[Start of section]

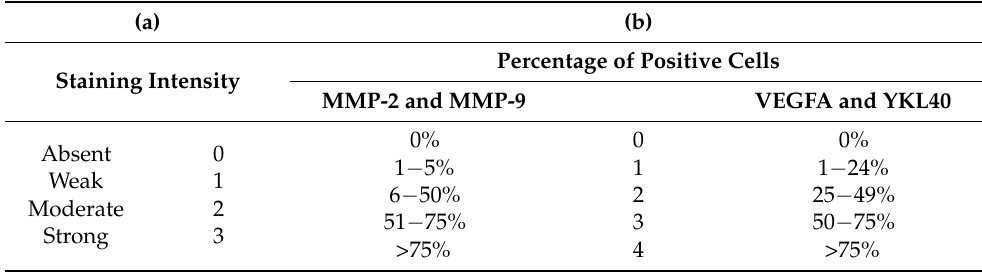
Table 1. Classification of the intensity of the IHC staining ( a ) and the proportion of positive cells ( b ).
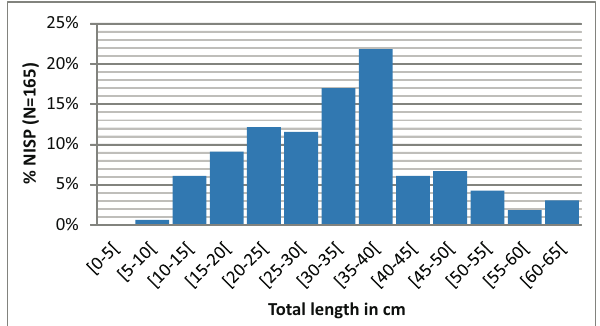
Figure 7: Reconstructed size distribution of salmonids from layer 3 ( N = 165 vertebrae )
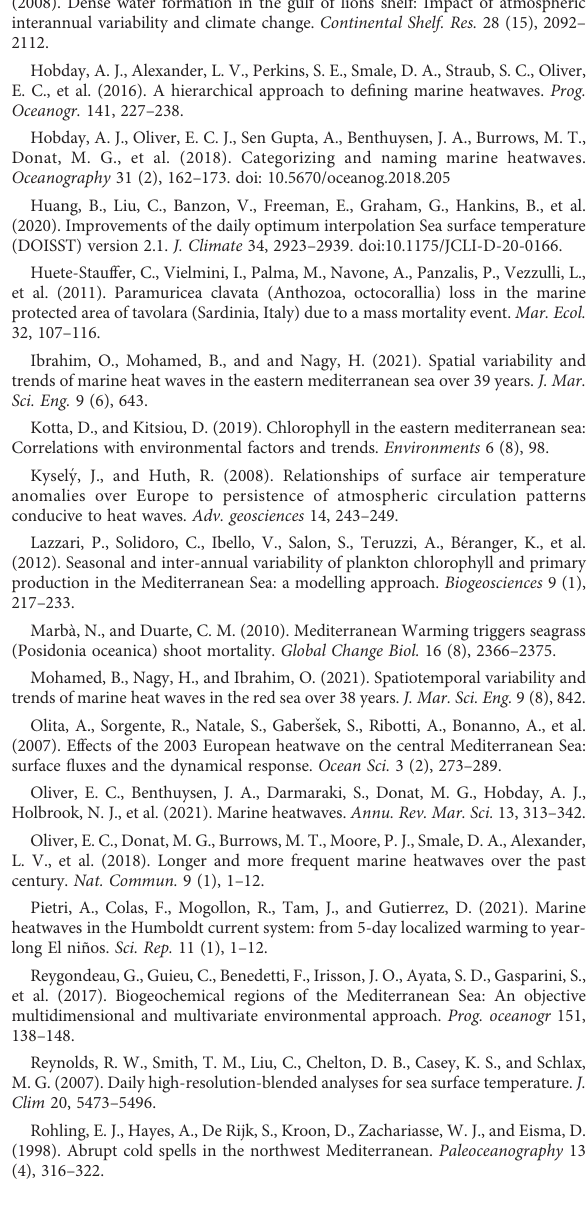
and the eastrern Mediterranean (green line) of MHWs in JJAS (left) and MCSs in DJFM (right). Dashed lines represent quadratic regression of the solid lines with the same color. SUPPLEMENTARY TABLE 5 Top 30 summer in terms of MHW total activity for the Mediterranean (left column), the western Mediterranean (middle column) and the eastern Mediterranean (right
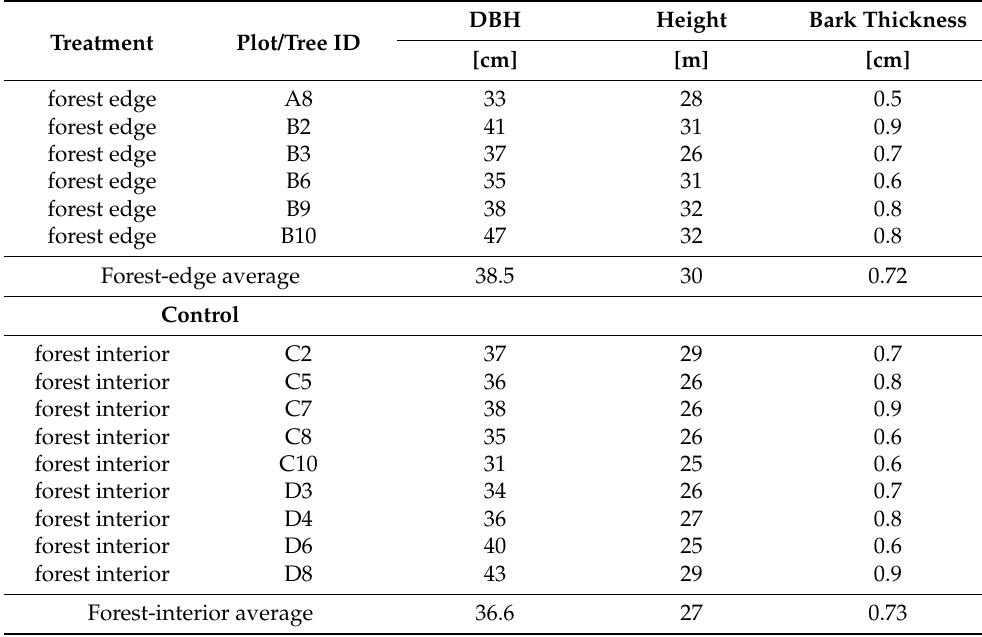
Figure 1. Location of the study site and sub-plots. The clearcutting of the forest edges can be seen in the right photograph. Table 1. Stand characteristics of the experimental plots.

[End of section]
[Start of section]

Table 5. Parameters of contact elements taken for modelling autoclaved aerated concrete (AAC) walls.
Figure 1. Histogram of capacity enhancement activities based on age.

[End of section]

> [Task prompt]: Find where the line with "and the eastrern" sits in the material above and where the line with "Figure 1. Location" sits. Set down exactly the lines from the first to the second, both included and nothing else, without pictures.

> [Worked solution]:
and the eastrern Mediterranean (green line) of MHWs in JJAS (left) and MCSs in DJFM (right). Dashed lines represent quadratic regression of the solid lines with the same color. SUPPLEMENTARY TABLE 5 Top 30 summer in terms of MHW total activity for the Mediterranean (left column), the western Mediterranean (middle column) and the eastern Mediterranean (right
Figure 1. Location of the study site and sub-plots. The clearcutting of the forest edges can be seen in the right photograph. Table 1. Stand characteristics of the experimental plots.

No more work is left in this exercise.